Русский вариант целостного мышления продолжает платоновскую линию и дополняет ее существенным компонентом — представлением становящейся целостности. Ввиду утраченной гармонии общественной жизни и культуры осуществление целостности проецируется на будущее. Это стремление оказывается столь сильным, что его представители нередко прибегают к самым парадоксальным решениям. В случае Федорова средства для осуществления космического проекта заимствуются именно у враждебного «прогресса», т. е. у продвинутых науки и техники, взятых в утопическом ракурсе. На основе столкновения русской идеи грядущей целостности и модерна с его стремлением к функциональной дифференциации («раздроблением») возникает противоречивая конструкция.

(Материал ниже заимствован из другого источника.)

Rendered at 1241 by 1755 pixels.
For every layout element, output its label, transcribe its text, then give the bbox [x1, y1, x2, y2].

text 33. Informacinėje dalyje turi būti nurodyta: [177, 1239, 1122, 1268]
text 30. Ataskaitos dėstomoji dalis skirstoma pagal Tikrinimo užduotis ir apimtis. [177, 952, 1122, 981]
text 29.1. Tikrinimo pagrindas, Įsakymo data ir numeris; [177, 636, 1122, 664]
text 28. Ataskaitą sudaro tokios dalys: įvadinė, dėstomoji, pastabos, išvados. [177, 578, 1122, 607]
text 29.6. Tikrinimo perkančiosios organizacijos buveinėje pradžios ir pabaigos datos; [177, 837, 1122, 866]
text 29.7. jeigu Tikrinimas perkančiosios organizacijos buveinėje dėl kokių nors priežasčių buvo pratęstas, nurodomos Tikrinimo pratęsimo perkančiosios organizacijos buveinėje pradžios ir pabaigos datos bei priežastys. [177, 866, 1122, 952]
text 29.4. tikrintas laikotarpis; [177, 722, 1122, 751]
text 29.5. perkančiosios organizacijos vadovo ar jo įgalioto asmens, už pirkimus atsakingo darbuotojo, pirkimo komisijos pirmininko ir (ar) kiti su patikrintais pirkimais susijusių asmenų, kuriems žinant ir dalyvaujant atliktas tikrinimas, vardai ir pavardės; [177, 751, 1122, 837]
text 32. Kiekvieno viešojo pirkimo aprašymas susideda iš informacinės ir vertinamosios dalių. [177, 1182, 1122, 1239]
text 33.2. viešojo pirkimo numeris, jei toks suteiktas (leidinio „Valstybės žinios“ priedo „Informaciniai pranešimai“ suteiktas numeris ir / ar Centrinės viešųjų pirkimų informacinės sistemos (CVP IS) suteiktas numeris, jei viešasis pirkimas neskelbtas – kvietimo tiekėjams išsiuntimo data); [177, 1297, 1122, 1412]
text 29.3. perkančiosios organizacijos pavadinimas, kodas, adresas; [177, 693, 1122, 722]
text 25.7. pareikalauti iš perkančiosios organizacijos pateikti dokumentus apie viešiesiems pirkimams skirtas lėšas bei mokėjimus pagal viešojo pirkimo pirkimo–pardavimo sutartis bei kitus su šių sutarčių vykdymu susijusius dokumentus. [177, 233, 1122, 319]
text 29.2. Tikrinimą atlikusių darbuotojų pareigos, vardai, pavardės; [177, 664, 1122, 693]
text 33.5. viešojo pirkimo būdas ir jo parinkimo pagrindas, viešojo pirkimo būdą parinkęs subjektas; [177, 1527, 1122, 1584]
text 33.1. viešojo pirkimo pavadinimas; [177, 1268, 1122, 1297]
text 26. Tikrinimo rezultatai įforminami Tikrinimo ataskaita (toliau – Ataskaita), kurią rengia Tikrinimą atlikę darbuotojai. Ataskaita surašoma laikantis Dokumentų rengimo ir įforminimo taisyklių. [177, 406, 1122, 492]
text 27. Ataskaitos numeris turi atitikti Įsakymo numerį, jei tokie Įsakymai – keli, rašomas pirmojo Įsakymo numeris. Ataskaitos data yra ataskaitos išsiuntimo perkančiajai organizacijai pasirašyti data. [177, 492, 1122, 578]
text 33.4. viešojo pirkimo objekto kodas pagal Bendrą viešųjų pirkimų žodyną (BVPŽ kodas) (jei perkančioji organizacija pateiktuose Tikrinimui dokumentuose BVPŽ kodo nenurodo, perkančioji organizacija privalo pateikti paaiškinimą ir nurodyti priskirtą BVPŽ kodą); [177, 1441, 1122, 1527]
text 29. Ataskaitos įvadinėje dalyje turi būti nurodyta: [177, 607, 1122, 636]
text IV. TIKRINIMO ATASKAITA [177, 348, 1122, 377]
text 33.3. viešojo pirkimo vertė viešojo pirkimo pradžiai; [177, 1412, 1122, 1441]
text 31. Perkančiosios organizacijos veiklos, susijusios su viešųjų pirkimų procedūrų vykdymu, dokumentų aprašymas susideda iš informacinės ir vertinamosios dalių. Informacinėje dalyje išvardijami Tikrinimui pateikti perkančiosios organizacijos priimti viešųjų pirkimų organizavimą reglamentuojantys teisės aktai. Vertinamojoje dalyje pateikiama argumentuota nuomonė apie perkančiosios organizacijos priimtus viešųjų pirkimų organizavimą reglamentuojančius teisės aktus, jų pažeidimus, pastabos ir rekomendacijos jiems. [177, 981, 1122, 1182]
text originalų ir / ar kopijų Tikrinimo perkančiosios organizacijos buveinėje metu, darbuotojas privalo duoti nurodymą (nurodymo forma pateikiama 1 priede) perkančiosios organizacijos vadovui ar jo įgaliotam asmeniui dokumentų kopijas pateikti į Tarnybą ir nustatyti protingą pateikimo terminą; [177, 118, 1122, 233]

Платоновская линия критики иллюзорности искусства и бессилия художественного знака занимает значимое место в русской эстетике конца XIX — начала XX века, где она сочетается с мощным импульсом активного преображения действительности. Подобные соображения, кстати, также не были совсем чужды Платону — идея преобразования действительности принадлежит, как заметил Вл. Соловьев, периоду практического идеализма Платона, т. е. периоду «Государства»[122]. У Чернышевского это представление интерпретируется в духе просветительского утилитаризма, а Федоров определяет роль искусства на фоне проективного космизма. Эта линия находит свое продолжение в мысли Вл. Соловьева о том, что искусство — лишь частное и отрывочное предварение красоты, а также в жизнетворчестве символистов, в жизнестроении авангарда и в эстетических взглядах Пролеткульта, к которым оказался близок ранний Платонов. В статье 1921 года он пишет: «Отныне наша жалость и кипение души будут остывать не в форме искусства, а в форме работы, преобразующей материю»[123].